Iterated function? $$f(n) = \frac{n}{\lg n}$$
$$g(n) = \min (i \ge 0: f^i(n)\le 2)$$
In other words, $g(n)$ is the number of times $f(n)$ needs to be iterated to reduce $n$ to 2 or less.
What's a tight bound on $g(n)$? $\lg$ is the binary logarithm ($\log_2$)
Thanks
 A: Note that $g$ is nondecreasing and $g(x)= 1+g( f(x))$ for $x>2$.
Also not that $f(x)\le \frac{x}{k}$ if $x\ge 2^k$.

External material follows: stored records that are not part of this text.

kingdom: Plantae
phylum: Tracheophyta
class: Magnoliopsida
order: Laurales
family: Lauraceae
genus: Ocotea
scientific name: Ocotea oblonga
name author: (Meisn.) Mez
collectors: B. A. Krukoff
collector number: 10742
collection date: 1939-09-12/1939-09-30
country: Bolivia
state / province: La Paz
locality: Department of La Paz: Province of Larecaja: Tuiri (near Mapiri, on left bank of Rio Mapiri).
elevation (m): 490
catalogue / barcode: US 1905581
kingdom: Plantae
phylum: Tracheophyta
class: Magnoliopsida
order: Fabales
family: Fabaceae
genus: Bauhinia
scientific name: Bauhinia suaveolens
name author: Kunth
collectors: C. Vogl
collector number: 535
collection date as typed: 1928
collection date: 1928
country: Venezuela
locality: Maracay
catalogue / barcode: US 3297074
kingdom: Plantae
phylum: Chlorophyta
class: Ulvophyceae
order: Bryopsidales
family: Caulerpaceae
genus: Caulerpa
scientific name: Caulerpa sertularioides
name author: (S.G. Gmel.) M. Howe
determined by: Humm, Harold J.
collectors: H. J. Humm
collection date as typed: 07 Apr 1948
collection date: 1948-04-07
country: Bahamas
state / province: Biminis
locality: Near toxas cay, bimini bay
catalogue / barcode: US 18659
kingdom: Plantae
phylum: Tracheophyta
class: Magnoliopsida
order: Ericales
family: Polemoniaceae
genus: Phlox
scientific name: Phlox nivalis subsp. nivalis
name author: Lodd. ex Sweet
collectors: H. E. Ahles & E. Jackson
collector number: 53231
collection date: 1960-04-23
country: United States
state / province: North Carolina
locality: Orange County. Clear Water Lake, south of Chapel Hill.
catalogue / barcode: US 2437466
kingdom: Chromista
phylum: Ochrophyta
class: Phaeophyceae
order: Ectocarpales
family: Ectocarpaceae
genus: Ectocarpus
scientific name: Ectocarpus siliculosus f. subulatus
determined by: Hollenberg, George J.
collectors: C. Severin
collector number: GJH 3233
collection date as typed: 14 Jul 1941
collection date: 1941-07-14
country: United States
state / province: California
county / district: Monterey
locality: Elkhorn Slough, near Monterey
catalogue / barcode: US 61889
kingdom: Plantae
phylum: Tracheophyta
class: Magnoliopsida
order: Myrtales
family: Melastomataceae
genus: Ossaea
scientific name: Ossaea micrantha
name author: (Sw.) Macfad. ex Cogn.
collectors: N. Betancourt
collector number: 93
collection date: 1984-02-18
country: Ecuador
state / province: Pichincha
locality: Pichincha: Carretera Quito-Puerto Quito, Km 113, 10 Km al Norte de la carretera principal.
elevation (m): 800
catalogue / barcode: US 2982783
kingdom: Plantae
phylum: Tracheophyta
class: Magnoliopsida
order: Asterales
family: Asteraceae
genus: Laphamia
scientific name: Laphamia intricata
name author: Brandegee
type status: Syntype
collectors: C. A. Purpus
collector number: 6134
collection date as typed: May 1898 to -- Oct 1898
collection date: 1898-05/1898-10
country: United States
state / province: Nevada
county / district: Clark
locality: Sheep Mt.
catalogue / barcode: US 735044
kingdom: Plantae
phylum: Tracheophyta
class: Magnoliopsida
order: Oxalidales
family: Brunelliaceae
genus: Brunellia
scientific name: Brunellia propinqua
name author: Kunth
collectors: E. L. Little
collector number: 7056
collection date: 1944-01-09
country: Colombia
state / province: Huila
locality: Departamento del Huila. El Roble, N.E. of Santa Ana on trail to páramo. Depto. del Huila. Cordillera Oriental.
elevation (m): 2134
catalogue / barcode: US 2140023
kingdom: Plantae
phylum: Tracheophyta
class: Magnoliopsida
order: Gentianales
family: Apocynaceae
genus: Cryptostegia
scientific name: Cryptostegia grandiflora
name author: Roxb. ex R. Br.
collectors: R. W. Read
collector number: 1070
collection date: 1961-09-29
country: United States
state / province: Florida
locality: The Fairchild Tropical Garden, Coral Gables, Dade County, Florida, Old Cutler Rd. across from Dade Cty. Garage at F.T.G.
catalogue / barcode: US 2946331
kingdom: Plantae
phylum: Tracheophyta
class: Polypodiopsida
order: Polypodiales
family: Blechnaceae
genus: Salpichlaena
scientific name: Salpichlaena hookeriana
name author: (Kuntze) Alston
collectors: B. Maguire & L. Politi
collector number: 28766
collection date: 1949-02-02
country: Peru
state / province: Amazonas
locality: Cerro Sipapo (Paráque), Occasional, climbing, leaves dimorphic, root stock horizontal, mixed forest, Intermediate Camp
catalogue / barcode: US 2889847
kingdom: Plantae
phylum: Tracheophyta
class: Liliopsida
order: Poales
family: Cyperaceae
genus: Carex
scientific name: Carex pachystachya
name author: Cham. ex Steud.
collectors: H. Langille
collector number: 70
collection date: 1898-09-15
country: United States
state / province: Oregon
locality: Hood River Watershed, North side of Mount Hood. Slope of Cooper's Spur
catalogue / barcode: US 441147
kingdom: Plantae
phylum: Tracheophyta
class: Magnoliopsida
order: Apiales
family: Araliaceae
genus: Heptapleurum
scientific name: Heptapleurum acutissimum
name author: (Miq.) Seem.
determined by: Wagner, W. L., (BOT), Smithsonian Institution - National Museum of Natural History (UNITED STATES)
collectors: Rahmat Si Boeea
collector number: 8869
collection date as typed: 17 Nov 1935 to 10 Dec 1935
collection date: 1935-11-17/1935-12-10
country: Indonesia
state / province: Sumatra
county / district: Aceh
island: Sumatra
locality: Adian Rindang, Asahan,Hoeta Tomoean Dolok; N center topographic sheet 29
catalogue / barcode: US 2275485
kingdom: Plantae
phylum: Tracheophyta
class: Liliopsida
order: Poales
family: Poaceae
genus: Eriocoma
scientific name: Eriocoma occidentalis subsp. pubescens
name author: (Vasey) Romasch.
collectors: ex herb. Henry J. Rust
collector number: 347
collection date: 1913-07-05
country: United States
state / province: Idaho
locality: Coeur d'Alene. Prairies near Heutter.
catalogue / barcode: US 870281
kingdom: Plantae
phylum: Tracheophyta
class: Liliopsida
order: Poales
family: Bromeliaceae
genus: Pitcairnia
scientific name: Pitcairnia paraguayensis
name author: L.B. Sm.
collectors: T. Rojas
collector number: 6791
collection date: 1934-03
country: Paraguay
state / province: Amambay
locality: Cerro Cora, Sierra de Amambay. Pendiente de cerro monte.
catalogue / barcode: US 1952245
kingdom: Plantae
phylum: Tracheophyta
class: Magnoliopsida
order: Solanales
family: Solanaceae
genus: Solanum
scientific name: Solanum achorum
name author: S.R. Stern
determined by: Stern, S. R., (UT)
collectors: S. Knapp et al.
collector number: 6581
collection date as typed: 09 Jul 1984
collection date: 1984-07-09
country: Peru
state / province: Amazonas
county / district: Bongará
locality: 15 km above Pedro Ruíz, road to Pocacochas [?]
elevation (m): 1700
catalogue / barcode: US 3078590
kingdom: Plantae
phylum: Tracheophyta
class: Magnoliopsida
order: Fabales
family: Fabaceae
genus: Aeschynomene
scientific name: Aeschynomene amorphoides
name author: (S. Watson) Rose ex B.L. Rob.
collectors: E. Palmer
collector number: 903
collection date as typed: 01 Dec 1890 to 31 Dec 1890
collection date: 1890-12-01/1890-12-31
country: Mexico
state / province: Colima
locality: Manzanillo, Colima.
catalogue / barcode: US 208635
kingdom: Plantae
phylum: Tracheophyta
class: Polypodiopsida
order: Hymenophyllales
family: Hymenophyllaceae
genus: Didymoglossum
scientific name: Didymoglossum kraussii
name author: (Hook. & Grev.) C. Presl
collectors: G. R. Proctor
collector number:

As a consequence, for any $k>1$ and $x>2^k$,
$$ \tag1\begin{align}g(x)&\le g\left(2^k\right)+\min\left\{i\ge 0\biggm| \frac{x}{k^i}\le 2^k\right\}\\&=g(2^k)+\left\lceil\frac{\ln(2^{-k}x)}{\ln k}\right\rceil\\&\le g(2^k)+1-\frac{k\ln 2}{\ln k}+\frac{\ln x}{\ln k}.\end{align}$$
Since $\frac1{\ln k}\to 0$ as $k\to\infty$, we immediately obtain
$$\tag2 g(x)=o(\ln x).$$

Assume $g(t)\le c\frac{\ln t}{\ln \ln t}$ for $T_0\le t\le T$ with $T\ge T_0^4$ and $T_0>2$.
For $x$ with $T<x\le 2T$, we can find $k$ with 
$T_0\le 2^k\le T$ and $\sqrt[4] x\le 2^k\le\sqrt x$, i.e. $ \frac 14\ln x\le k\ln 2\le \frac 12\ln x$ and thus $k=\theta\ln x$ with $1>\frac1{2\ln2}\ge\theta\ge \frac1{4\ln 2}>0$. With this we obtain
$$\begin{align} g(x)&\le g(2^k)+1-\frac{k\ln 2}{\ln k}+\frac{\ln x}{\ln k}\\
&\le c\frac{k\ln 2}{\ln k+\ln\ln 2}+1-\frac{k\ln 2}{\ln k}+\frac{\ln x}{\ln k}\\
&\le (c-1)\frac{k\ln 2}{\ln k}+1+\frac{\ln x}{\ln k}\\
&=1+\left((c-1)\theta\ln 2+1\right)\frac{\ln x}{\ln \theta+\ln \ln x}\\
&=1+\frac{c+1}2\cdot\frac{\ln x}{\ln \theta+\ln \ln x}.\end{align}$$
In order to conclude $g(x)\le c\frac{\ln x}{\ln\ln x}$ also for $T\le T\le 2T$ from this (and hence by induction for all $x\ge T_0$), it is sufficient to start with big enough $T_0$ (so that $\ln\theta\ll \ln\ln x$) and $c$ (so that both $\frac{c+1}2<c$ and the $1$ can be absorbed).
We conclude $$ g(x)=O\left(\frac{\ln x}{\ln\ln x}\right).$$

Remark: From plotting/numerical experimentation, it looks like
$$ g(x)\sim\frac{\ln x}{\ln\ln x}.$$
For example, with $x=e^{1.000.000.000}$, we have
$$\frac{g(x)\ln\ln x}{\ln x}=1.03442069\ldots$$